US President Donald Trump said Friday he has won over several Republican lawmakers skeptical of the Obamacare replacement and insisted the health care overhaul was “coming together beautifully,” despite resistance from some in his party.
“We have a plan that’s getting more and more popular with the Republican base,” Trump said at a joint press conference with visiting German Chancellor Angela Merkel.
Earlier the president met with a dozen members of the conservative Republican Study Committee, which has gone on record saying they want important changes to what is being called the American Health Care Act. Trump said he won them over.
“These folks were no’s, mostly no’s yesterday. And now every single one is a yes” on the legislation, Trump said.
“They all have given me a commitment that they’re voting for our health plan.”
The House of Representatives is scheduled to vote on the bill, which Trump said he backs “100 percent,” on Thursday, in what may be the most important congressional vote yet in the Trump era.
Keenly aware of the importance of the vote, Trump portrayed himself as a leader bridging divides between factions.
But several Republicans who were not at the White House huddle have voiced either outright opposition or deep reservations, putting the outcome of the vote in doubt.
The House Freedom Caucus, comprised of 30 far-right Republicans, threw cold water on Trump’s pronouncements.

-*-*-

> **Set of tasks**
(1) Echo the health care article word for word, starting with "US President Donald" and going on through "legislation, Trump said.".
(2) In the health care article, who was Trump with at the joint press conference?
(3) Name every group or body of lawmakers that the health care article mentions by name.

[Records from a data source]
-*-*-

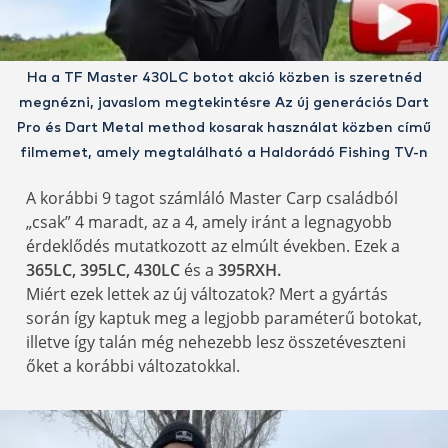
Ha a TF Master 430LC botot akció közben is szeretnéd
megnézni, javaslom megtekintésre Az új generációs Dart
Pro és Dart Metal method kosarak használat közben című
filmemet, amely megtalálható a Haldorádó Fishing TV-n
A korábbi 9 tagot számláló Master Carp családból
„csak” 4 maradt, az a 4, amely iránt a legnagyobb
érdeklődés mutatkozott az elmúlt években. Ezek a
365LC, 395LC, 430LC
és a
395RXH.
Miért ezek lettek az új változatok? Mert a gyártás
során így kaptuk meg a legjobb paraméterű botokat,
illetve így talán még nehezebb lesz összetéveszteni
őket a korábbi változatokkal.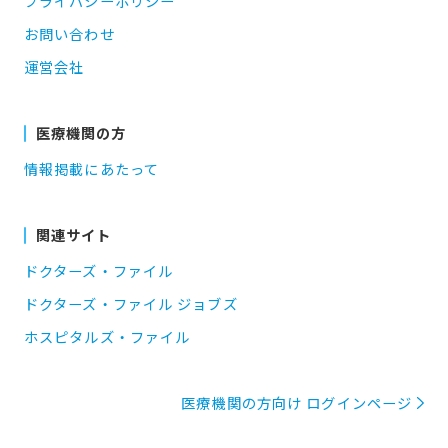
プライバシーポリシー
お問い合わせ
運営会社
医療機関の方
情報掲載にあたって
関連サイト
ドクターズ・ファイル
ドクターズ・ファイル ジョブズ
ホスピタルズ・ファイル
医療機関の方向け ログインページ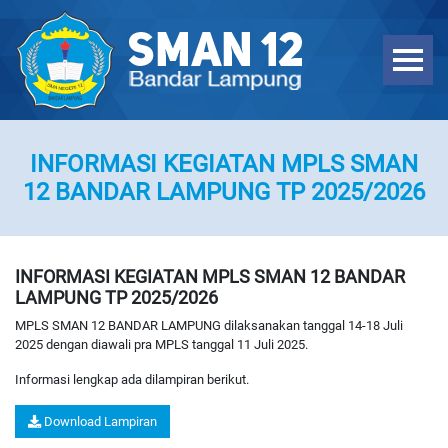
INFORMASI KEGIATAN MPLS SMAN
12 BANDAR LAMPUNG TP 2025/2026
INFORMASI KEGIATAN MPLS SMAN 12 BANDAR
LAMPUNG TP 2025/2026
MPLS SMAN 12 BANDAR LAMPUNG dilaksanakan tanggal 14-18 Juli
2025 dengan diawali pra MPLS tanggal 11 Juli 2025.
Informasi lengkap ada dilampiran berikut.
Download Lampiran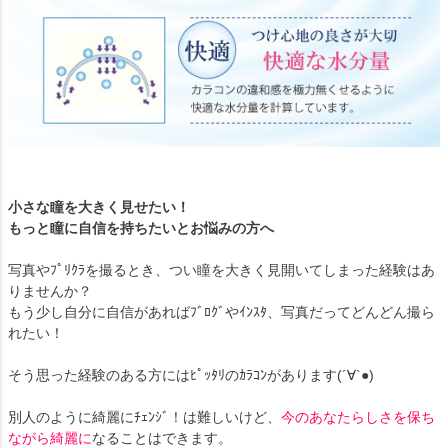
小さな瞳を大きく見せたい！
もっと瞳に自信を持ちたいとお悩みの方へ
写真やﾌﾟﾘｸﾗを撮るとき、つい瞳を大きく見開いてしまった経験はあ
りませんか？
もう少し自分に自信があればﾌﾞﾛｸﾞやｲﾝｽﾀ、写真だってどんどん撮ら
れたい！
そう思った経験のある方にはﾋﾟｯﾀﾘのｶﾗｺﾝがあります(´∀`●)
別人のように綺麗にﾁｪﾝｼﾞ！は難しいけど、
今のあなたらしさを保ち
ながら綺麗に
なることはできます。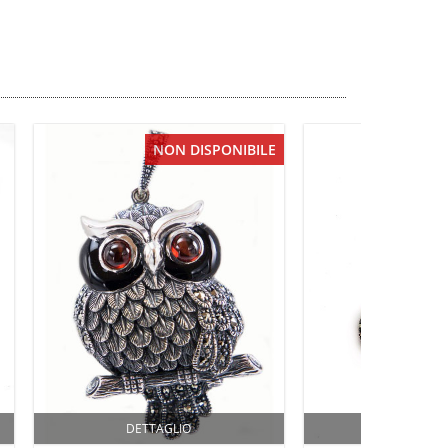
NON DISPONIBILE
DETTAGLIO
DETTAGL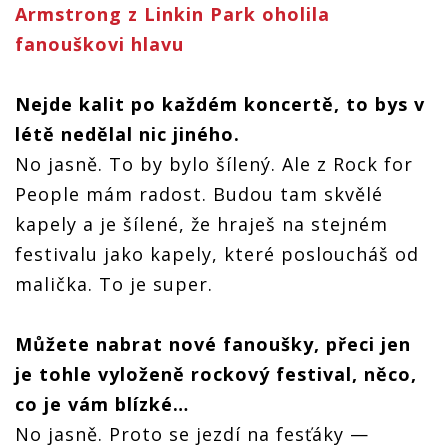
Armstrong z Linkin Park oholila
fanouškovi hlavu
Nejde kalit po každém koncertě, to bys v
létě nedělal nic jiného.
No jasně. To by bylo šílený. Ale z Rock for
People mám radost. Budou tam skvělé
kapely a je šílené, že hraješ na stejném
festivalu jako kapely, které posloucháš od
malička. To je super.
Můžete nabrat nové fanoušky, přeci jen
je tohle vyloženě rockový festival, něco,
co je vám blízké…
No jasně. Proto se jezdí na fesťáky —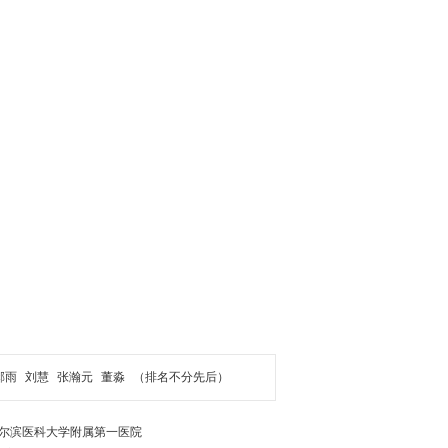
郝雨
刘慧
张瀚元
董淼
（排名不分先后）
尔滨医科大学附属第一医院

-*-*-

> **Outputs for the tasks**
(1)
US President Donald Trump said Friday he has won over several Republican lawmakers skeptical of the Obamacare replacement and insisted the health care overhaul was “coming together beautifully,” despite resistance from some in his party.
“We have a plan that’s getting more and more popular with the Republican base,” Trump said at a joint press conference with visiting German Chancellor Angela Merkel.
Earlier the president met with a dozen members of the conservative Republican Study Committee, which has gone on record saying they want important changes to what is being called the American Health Care Act. Trump said he won them over.
“These folks were no’s, mostly no’s yesterday. And now every single one is a yes” on the legislation, Trump said.

(2) Visiting German Chancellor Angela Merkel.

(3)
Republican Study Committee
House of Representatives
House Freedom Caucus